> [提取文本]
================================
1、在mahout的源码中,每个算法对应的Driver类是算法实现的主要类。
2、 KMeansDriver源码的解读:
public static void main(String[] args) throws Exception { //KmeansDriver的入口类
ToolRunner.run(new Configuration(), new KMeansDriver(), args);//创建一个相应的ToolRunner,执行的其实就是KMeansDriver的run函数。
}
public int run(String[] args) throws Exception {
addInputOption();
addOutputOption();
addOption(DefaultOptionCreator.distanceMeasureOption().create());
addOption(DefaultOptionCreator
.clustersInOption()
.withDescription(
"The input centroids, as Vectors. Must be a SequenceFile of Writable, Cluster/Canopy. "
+ "If k is also specified, then a random set of vectors will be selected"
+ " and written out to this path first").create());
addOption(DefaultOptionCreator
.numClustersOption()
......//这一部分进行的是解析命令行中输入的选项
run(getConf(), input, clusters, output, measure, convergenceDelta, maxIterations, runClustering,
clusterClassificationThreshold, runSequential);//解析完开始正式执行函数
return 0;
}
public static void run(Configuration conf, Path input, Path clustersIn, Path output, DistanceMeasure measure,
double convergenceDelta, int maxIterations, boolean runClustering, double clusterClassificationThreshold,
boolean runSequential) throws IOException, InterruptedException, ClassNotFoundException {
// iterate until the clusters converge
String delta = Double.toString(convergenceDelta);
if (log.isInfoEnabled()) {
log.info("Input: {} Clusters In: {} Out: {} Distance: {}", new Object[] {input, clustersIn, output,
measure.getClass().getName()});
log.info("convergence: {} max Iterations: {} num Reduce Tasks: {} Input Vectors: {}", new Object[] {
convergenceDelta, maxIterations, VectorWritable.class.getName()});
}
Path clustersOut = buildClusters(conf, input, clustersIn, output, measure, maxIterations, delta, runSequential);//调用buildClusters函数,选取初始的Cluster节点。
================================
> [所附条目]
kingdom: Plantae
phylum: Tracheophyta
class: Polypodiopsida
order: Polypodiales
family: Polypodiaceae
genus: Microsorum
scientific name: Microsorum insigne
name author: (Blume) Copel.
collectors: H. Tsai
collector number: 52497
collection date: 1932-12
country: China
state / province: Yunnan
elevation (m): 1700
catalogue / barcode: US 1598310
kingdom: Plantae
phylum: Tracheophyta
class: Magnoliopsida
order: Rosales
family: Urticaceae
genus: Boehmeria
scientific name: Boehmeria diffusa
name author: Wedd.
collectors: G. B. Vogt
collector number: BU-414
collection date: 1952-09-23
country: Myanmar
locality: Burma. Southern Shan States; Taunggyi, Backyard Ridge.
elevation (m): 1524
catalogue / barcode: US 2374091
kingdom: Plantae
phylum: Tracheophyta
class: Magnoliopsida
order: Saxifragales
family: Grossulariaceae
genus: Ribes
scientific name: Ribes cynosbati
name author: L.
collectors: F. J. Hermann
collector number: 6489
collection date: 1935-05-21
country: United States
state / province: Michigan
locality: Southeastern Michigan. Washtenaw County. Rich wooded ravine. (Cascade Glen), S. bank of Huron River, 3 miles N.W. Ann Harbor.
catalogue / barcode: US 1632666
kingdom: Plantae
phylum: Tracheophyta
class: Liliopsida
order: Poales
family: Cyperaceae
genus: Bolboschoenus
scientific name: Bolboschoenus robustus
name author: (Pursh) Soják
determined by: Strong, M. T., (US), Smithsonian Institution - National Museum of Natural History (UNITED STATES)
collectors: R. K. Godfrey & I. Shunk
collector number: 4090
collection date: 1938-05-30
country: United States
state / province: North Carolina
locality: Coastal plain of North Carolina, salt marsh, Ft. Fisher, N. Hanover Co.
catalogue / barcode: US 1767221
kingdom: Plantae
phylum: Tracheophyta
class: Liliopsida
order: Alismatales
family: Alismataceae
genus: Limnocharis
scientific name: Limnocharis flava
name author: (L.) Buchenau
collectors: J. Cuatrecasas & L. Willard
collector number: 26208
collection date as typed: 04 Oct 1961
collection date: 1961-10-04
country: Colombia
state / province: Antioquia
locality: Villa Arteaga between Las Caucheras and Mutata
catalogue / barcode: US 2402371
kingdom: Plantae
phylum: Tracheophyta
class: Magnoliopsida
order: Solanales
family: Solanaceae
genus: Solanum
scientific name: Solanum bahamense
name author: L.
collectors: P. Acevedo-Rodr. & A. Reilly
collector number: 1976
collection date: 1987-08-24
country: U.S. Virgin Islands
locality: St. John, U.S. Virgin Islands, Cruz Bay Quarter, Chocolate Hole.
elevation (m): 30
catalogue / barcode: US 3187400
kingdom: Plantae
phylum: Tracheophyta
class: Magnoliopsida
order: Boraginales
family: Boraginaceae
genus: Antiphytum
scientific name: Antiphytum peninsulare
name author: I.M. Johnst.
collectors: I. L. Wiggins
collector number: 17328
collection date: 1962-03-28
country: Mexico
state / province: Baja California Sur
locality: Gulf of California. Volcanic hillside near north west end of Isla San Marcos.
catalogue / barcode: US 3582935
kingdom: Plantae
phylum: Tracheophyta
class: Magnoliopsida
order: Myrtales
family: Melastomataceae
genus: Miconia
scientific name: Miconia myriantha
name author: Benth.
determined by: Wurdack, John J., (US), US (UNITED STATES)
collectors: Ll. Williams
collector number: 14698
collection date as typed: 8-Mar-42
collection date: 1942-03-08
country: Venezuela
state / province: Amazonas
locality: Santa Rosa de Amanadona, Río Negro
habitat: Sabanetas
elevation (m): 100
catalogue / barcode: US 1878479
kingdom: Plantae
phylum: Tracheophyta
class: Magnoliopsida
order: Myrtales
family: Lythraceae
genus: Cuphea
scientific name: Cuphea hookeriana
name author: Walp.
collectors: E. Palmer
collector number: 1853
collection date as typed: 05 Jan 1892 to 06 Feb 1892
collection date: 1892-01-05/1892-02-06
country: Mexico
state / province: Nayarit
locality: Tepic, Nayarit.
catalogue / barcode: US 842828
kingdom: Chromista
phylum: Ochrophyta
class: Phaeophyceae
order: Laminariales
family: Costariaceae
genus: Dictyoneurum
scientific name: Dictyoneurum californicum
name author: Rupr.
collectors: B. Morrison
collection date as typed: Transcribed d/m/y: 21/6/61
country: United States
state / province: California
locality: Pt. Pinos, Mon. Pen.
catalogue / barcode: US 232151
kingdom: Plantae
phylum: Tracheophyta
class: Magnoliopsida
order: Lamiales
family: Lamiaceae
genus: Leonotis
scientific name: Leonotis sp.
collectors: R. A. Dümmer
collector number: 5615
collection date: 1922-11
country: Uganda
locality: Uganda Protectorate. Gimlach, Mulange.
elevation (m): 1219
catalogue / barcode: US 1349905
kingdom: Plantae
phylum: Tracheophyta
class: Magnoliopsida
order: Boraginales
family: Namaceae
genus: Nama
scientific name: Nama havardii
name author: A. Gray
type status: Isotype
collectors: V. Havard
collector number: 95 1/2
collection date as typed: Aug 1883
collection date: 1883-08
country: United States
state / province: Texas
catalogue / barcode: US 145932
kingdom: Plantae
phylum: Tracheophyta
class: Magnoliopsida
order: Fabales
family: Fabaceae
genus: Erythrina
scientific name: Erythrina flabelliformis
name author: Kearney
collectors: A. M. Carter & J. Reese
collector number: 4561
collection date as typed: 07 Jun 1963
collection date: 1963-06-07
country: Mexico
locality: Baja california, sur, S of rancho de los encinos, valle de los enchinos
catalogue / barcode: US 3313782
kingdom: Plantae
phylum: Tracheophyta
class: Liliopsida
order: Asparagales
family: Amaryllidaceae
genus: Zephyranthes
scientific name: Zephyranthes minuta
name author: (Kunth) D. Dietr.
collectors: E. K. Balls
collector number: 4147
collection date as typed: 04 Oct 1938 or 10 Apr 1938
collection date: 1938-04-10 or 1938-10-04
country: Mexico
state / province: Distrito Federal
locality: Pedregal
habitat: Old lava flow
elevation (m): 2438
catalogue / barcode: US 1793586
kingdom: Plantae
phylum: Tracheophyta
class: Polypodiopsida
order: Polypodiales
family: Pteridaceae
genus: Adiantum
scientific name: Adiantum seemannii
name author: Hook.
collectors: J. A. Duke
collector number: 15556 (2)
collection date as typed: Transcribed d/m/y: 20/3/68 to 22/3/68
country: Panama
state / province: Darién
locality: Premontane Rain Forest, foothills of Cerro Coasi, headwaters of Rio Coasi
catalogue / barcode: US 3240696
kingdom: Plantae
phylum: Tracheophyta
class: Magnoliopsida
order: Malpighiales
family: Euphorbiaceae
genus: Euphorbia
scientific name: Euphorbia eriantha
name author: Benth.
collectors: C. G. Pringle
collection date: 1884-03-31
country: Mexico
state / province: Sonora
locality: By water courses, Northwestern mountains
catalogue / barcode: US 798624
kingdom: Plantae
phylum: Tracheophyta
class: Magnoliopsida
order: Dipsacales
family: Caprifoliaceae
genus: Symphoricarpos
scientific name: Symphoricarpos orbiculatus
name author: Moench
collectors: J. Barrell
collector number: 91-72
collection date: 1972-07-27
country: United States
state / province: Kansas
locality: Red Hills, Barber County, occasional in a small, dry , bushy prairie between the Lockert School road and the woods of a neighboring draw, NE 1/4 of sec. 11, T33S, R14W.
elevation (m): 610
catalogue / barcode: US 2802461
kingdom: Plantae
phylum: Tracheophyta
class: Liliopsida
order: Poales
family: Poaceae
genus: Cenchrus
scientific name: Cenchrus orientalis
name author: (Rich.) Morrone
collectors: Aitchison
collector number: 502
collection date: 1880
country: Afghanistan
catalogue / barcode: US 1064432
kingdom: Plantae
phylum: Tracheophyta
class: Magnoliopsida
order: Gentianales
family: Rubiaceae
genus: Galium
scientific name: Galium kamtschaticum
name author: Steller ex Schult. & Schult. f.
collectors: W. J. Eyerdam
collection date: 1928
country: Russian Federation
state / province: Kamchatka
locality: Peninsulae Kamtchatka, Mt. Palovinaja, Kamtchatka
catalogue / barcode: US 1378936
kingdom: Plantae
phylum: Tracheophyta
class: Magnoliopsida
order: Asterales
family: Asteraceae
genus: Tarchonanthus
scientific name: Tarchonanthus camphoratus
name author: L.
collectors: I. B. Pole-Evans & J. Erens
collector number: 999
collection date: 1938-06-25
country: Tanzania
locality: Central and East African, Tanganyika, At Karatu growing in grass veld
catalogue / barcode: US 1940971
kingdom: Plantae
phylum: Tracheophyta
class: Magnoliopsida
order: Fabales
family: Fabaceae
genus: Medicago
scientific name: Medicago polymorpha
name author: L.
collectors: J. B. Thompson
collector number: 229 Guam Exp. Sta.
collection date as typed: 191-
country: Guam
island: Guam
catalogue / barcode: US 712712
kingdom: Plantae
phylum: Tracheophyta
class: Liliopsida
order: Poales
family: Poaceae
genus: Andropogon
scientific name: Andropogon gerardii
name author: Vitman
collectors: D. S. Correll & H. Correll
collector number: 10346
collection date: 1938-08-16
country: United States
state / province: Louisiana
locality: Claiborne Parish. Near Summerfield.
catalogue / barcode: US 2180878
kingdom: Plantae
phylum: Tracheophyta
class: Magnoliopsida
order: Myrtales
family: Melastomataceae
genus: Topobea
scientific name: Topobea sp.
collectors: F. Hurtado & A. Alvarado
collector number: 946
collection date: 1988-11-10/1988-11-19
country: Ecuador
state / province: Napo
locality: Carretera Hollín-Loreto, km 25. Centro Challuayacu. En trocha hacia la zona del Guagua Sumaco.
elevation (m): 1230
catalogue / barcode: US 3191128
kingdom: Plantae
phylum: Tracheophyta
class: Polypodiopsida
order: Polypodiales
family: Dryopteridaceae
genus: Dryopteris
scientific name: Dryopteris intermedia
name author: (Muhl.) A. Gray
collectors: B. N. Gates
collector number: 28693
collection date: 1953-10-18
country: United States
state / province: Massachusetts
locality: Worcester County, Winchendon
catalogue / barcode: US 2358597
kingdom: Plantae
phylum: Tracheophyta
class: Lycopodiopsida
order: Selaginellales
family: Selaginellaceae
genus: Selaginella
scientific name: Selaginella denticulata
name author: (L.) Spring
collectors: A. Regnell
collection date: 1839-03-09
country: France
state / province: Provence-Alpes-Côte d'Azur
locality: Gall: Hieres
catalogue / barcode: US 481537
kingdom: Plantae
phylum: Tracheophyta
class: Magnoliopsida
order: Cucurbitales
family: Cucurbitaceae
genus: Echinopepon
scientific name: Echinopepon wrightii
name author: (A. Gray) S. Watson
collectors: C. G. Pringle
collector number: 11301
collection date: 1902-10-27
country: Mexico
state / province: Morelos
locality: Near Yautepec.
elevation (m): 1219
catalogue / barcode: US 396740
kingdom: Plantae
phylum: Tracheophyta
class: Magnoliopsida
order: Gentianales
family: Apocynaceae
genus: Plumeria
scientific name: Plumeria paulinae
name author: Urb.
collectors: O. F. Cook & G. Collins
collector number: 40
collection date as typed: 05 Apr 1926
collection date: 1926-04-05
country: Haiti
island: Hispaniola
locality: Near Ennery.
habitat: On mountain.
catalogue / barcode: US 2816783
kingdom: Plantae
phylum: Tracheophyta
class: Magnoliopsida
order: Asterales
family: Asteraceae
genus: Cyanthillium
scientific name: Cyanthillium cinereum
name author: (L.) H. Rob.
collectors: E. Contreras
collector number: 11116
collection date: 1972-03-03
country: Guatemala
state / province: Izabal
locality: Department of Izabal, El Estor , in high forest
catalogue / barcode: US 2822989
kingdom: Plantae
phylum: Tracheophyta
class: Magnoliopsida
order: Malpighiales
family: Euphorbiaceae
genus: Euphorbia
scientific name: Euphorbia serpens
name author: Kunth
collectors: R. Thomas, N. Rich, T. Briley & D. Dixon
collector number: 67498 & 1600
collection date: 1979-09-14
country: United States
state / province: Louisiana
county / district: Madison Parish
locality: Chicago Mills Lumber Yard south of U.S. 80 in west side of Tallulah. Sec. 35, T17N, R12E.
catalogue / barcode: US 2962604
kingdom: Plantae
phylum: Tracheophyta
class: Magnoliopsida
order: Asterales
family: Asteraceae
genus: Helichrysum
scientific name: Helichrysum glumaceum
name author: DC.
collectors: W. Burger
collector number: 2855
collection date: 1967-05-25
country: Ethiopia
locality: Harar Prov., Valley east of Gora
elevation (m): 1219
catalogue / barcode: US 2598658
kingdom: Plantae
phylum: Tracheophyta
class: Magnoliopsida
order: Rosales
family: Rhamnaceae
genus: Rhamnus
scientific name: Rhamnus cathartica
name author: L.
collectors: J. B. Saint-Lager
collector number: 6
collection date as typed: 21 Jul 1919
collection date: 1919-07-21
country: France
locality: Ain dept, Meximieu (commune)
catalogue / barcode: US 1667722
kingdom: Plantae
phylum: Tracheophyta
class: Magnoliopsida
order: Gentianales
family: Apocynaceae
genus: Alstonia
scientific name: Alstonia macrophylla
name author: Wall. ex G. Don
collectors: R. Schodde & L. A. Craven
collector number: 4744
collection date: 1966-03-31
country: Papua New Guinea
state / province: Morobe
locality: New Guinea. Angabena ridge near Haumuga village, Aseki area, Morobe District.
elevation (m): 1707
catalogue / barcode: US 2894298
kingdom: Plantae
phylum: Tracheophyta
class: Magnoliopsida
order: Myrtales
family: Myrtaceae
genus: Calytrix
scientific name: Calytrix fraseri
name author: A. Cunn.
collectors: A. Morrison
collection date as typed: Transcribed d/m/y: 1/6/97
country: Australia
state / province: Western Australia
================================
> [练习] 将提取文本中的“在mahout的源码中,每个算法对应的Driver类是算法实现的主要类。”一句译成英文。 这些条目是另行提供的独立材料。

> [任务解答] In the Mahout source code, the Driver class corresponding to each algorithm is the main class of that algorithm's implementation.